Last week at Gull Lake, we heard a message by Daniel Wallace (aka Ambush). The message was about how to share the gospel. I have to admit to you that because I was birthed in a bible believing church..I think I know how to share the gospel. I have all the verses Daniel presented memorized Romans 3:23, Romans 6:23, Romans 5:8, and Ephesians 2:8-9. Got em down! Know em! As a result, I was less than enthusiastic about the subject matter.
Then God hit me like a ton of bricks..When was the last time you shared this gospel with someone outside of church, Sunday school, or ministry? Ouch!! I honestly can't remember the last time I did shared the gospel...Sure I live alongside plenty of people who don't know Jesus, try to be pleasant, help them when it is convenient for me, but never share the gospel with them!
Next he went into the reasons why we don't share..selfishness(worried about what they might think of ME), we don't really think the gospel is good news, or we just don't know how. Well, I know how to do it. Like I said, I have been versed in scripture, theology, and understanding and I know it is good news. I can clearly see that God has personally rescued me from a life of ugliness and given me His peace making me a new creation in Him. (Praise God for that!)
I realized for me it was all about selfishness. I don't want to be rejected. I don't really want to give my time to hang out with unsaved people when it is a sacrifice for me. I don't really want to show these unchurched, who are very different from me, that I love them..Most of the time I am much more interested in counting the ways that they are different from me than I am in pointing them to the reason I have left that different life behind. I am too "busy" to reach out to them, but not too busy to enjoy a nap or good book for an hour in the afternoon. Ouch!! The Plain Truth is hurting me deep..
Ambush said..
You aren't just here to suck air and eat groceries! God has been clearly bringing to my mind this week times that He has called me to share and I have been down right disobedient. Clearly, I have been doing too much sucking air and eating groceries.
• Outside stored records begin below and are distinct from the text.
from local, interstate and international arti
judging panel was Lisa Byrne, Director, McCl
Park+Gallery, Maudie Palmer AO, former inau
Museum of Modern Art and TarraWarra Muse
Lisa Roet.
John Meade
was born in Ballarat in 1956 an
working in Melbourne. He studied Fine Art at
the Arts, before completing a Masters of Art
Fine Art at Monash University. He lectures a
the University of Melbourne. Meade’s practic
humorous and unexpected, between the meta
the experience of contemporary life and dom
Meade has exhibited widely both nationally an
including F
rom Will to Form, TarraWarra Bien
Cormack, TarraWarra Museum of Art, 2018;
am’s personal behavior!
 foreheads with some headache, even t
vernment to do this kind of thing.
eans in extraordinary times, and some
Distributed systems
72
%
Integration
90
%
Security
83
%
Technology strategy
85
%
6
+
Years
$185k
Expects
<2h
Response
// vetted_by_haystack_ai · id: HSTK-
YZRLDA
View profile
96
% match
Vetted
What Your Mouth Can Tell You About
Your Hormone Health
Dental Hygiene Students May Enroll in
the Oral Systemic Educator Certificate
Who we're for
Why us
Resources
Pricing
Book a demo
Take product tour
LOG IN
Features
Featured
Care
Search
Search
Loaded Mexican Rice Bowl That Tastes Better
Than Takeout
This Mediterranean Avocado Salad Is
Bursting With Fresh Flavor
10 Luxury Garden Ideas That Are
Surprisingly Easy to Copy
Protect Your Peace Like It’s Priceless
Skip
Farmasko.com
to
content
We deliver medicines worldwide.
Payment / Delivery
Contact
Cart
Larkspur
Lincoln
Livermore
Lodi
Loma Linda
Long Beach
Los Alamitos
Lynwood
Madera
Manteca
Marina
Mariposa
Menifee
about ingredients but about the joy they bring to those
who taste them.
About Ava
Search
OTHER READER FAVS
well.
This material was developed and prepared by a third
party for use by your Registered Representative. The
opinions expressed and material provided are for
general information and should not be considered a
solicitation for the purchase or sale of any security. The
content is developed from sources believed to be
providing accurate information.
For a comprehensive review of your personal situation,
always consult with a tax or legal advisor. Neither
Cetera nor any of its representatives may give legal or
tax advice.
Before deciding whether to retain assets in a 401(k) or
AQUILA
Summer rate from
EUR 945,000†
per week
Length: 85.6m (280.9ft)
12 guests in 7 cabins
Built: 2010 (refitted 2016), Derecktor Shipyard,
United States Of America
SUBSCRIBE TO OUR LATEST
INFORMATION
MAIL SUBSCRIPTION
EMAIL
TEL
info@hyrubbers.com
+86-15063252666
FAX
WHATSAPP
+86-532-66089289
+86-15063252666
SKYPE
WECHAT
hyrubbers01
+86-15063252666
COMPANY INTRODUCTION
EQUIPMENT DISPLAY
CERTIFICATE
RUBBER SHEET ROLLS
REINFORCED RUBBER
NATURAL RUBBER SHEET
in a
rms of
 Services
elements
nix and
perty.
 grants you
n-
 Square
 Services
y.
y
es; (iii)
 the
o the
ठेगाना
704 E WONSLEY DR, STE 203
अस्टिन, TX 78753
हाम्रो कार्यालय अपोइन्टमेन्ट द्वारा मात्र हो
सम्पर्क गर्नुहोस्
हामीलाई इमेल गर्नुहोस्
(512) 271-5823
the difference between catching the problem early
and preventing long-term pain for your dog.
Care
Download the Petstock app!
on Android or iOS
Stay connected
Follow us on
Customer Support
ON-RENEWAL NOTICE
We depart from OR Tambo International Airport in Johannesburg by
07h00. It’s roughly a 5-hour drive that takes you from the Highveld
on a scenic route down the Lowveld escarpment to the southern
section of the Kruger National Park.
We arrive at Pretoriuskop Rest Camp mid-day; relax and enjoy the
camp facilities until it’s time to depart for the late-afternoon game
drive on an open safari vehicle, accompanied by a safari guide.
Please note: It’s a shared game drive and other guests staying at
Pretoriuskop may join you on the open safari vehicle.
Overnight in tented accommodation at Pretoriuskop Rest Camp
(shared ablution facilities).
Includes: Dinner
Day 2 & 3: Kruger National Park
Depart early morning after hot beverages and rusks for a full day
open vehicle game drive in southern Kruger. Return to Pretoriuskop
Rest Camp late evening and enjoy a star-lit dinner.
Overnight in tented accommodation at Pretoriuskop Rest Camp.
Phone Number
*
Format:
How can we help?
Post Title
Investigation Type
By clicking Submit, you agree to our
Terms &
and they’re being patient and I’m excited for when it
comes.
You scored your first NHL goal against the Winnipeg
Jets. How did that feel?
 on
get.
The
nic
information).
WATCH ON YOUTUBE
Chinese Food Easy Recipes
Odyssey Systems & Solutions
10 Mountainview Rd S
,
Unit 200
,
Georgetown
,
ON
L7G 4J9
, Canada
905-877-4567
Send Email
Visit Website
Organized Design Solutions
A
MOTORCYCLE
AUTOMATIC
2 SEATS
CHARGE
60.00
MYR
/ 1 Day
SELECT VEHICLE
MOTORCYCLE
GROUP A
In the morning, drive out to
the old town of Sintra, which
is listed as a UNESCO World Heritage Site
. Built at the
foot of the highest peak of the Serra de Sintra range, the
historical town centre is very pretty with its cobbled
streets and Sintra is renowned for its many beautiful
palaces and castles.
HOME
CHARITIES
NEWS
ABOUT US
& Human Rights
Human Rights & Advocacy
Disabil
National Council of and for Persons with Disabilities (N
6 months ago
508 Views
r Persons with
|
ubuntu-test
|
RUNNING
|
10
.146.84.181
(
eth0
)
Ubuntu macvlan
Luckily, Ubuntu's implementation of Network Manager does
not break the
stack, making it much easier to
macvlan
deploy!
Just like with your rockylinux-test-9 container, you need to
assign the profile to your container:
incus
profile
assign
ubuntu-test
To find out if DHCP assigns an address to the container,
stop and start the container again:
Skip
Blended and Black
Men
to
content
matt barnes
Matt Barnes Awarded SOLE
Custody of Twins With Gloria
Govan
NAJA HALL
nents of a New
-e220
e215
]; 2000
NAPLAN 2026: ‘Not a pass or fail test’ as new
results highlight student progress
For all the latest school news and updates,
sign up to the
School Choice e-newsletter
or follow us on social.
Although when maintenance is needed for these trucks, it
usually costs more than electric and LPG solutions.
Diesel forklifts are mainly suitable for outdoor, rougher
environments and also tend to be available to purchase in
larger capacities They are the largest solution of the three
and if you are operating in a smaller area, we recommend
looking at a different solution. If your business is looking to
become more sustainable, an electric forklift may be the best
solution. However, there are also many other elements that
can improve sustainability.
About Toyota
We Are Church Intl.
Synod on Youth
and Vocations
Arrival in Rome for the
A boy who lives in our neighborhood was passing by on the sidewalk last week. I smile and am pleasant when he goes by, but keep him at a distant. I clearly heard God telling me invite him..You're getting a sandwich-invite him in-offer him one too. And I didn't. My disobedient and sinful heart must just grieve the heart of God. As a result it is definitely causing me some grief these days. More than anything, I want to be an example for Jesus while I am here. I want to surrender every area of my time, life, energy, resources, family to Him and His work. Nothing else matters. I am thankful for this conviction coming from the Holy Spirit even though it hurts to confront it. I pray that God continues to send conviction down and that my humble response to His prompting is authentic change in my life and obedience.